The API plan matrix that has emerged as part of Twitter’s pricing page provides a view of the unfolding plan for the social media platform.

The Twitter API plan doesn’t show the entire scope, as it doesn’t cover the streaming layer of the API, but it does provide an important first step towards bringing coherence to how developers can access the API, and pay for premium levels of access. This conversation isn’t just about Twitter making money or Twitter charging for access to our data, this is about Twitter taking control over who has access to our data, and the platform. It is up to Twitter whether or not they focus on revenue, or the needs of end-users, something that we will only realize as their API plan continues to unfold.

This is the layer where Twitter will begin to reign in bots, and other malicious activity, but it is something that won’t be easy, and undoubtedly cause a lot of pain and frustration for developers, and end-users. It is something they should have done a long time ago, but as we are seeing play out with Facebook, to incentivize the growth their investors and shareholders desired, these platform needed to look the other way at the API management layer. To achieve the eyeballs, clicks, and engagements they desired, it required them to ignore harassment, bots, and other forms of abuse that occurs. Twitter is different than Facebook, because it is primarily a public platform, but the lack of a plan at the API management layer, has had a similar impact.

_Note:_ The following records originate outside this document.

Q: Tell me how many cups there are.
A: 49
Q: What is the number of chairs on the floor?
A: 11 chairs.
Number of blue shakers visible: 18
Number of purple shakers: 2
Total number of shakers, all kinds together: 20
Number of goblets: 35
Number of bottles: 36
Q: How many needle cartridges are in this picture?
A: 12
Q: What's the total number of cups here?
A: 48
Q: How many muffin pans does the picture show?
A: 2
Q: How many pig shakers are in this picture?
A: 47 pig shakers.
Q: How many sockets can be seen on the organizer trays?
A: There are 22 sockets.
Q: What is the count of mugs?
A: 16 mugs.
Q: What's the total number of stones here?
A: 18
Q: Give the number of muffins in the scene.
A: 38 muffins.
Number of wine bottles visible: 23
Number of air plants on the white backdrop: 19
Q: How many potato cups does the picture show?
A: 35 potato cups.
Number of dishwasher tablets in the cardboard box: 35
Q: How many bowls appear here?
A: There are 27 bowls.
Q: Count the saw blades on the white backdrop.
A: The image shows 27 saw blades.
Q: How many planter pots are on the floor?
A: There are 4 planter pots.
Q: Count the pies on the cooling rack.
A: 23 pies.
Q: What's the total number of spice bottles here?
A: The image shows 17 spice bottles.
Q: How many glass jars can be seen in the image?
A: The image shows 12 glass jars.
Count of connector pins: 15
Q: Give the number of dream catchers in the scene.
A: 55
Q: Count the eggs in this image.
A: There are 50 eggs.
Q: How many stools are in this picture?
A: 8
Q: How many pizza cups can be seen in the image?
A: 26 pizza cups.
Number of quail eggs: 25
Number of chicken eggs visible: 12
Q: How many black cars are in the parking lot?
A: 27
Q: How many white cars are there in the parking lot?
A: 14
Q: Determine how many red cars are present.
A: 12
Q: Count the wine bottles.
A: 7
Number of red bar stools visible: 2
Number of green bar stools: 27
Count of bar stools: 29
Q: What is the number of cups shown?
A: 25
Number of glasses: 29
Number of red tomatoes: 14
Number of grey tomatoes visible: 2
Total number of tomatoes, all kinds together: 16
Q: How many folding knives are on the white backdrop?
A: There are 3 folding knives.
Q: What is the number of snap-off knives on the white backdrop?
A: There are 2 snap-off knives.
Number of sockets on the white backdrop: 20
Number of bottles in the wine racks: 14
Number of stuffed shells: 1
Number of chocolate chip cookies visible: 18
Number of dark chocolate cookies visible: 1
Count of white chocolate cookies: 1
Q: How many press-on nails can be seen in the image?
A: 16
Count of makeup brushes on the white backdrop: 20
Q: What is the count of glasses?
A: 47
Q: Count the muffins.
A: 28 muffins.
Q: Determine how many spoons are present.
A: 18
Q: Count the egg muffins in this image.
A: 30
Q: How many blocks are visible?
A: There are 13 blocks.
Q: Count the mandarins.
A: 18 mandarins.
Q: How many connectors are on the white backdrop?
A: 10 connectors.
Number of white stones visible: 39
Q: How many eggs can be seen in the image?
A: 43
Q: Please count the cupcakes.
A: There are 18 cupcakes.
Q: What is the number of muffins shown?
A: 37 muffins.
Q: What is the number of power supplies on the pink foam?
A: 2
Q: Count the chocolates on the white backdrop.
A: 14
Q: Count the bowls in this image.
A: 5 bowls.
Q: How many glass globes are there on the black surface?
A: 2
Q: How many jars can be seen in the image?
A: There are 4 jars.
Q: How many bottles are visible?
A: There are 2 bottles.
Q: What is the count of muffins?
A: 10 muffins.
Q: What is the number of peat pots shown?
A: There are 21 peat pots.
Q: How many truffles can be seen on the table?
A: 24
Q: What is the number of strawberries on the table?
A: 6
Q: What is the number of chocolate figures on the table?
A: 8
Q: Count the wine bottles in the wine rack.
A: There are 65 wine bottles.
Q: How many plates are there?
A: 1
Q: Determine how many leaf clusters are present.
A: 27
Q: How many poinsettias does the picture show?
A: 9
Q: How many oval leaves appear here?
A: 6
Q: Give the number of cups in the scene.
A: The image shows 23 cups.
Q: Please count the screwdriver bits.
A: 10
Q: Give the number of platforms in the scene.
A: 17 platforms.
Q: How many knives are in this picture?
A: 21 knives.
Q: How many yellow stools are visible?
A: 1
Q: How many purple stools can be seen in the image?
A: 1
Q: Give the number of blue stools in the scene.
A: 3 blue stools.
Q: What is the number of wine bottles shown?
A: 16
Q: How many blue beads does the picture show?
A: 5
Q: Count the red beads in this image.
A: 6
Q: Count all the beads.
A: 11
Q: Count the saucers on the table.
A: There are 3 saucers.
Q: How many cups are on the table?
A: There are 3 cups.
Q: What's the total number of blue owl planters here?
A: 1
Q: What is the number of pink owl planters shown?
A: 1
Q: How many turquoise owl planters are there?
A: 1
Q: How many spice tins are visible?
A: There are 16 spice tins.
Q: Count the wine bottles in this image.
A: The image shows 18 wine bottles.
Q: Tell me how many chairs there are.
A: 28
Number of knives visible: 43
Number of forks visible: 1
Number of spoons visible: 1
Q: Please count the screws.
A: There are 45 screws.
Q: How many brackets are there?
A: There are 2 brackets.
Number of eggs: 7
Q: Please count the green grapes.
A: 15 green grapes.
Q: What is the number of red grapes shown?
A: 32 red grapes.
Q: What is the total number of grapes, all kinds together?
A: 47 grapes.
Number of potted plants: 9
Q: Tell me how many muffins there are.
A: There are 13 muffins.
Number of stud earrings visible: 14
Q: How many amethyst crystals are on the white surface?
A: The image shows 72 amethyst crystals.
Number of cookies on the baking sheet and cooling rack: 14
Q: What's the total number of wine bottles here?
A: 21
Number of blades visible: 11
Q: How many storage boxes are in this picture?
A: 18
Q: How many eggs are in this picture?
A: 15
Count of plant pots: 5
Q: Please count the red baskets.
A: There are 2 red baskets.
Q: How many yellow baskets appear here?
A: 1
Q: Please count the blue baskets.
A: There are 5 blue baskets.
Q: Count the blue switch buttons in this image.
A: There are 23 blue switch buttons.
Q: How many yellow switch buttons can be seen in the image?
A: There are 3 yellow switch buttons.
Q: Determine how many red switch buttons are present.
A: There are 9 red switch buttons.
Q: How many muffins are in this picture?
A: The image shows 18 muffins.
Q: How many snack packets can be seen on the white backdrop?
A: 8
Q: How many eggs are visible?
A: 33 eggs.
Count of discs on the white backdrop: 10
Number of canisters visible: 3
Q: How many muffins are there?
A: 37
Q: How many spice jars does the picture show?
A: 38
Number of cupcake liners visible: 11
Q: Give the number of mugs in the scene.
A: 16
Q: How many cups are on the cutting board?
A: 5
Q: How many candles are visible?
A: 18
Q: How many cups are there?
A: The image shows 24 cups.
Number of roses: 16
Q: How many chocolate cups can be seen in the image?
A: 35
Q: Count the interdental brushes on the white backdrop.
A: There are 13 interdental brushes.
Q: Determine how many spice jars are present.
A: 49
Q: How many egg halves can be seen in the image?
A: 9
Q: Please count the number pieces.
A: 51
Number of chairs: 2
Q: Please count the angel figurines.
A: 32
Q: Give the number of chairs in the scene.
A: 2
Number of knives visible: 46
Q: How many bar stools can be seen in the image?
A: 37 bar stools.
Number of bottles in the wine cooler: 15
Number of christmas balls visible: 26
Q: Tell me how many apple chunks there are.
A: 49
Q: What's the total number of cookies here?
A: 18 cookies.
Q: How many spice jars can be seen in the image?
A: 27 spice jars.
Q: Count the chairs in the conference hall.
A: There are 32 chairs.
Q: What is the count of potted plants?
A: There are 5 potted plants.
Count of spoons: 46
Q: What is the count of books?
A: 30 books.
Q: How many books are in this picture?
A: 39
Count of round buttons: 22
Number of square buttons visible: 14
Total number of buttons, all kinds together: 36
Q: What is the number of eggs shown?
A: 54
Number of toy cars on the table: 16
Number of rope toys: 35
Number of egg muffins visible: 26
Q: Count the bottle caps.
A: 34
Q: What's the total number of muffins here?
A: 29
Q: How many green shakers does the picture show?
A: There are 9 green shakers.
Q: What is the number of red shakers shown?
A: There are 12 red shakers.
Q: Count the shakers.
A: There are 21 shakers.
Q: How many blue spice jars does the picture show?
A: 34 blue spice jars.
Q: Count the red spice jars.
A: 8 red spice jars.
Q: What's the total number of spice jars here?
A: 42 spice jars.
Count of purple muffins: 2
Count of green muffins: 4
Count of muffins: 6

I’ll keep an eye on where Twitter is headed with all of this. While I’m concerned for how they’ll prioritize the needs of end-users and developers, It makes me happy to see them putting a plan in place at the API management level. Twitter has operated for too long without a plan, and without a clear path for serious applications built on the platform to grow and evolve. I’ll keep an eye out for continued examples of Twitter restricting access to our own data, and call them out when they lean to heavily towards revenue generation. While it is a decade too late, I have to commend them for putting their API plan in place, and begin the messy work of reigning in API access to the platform.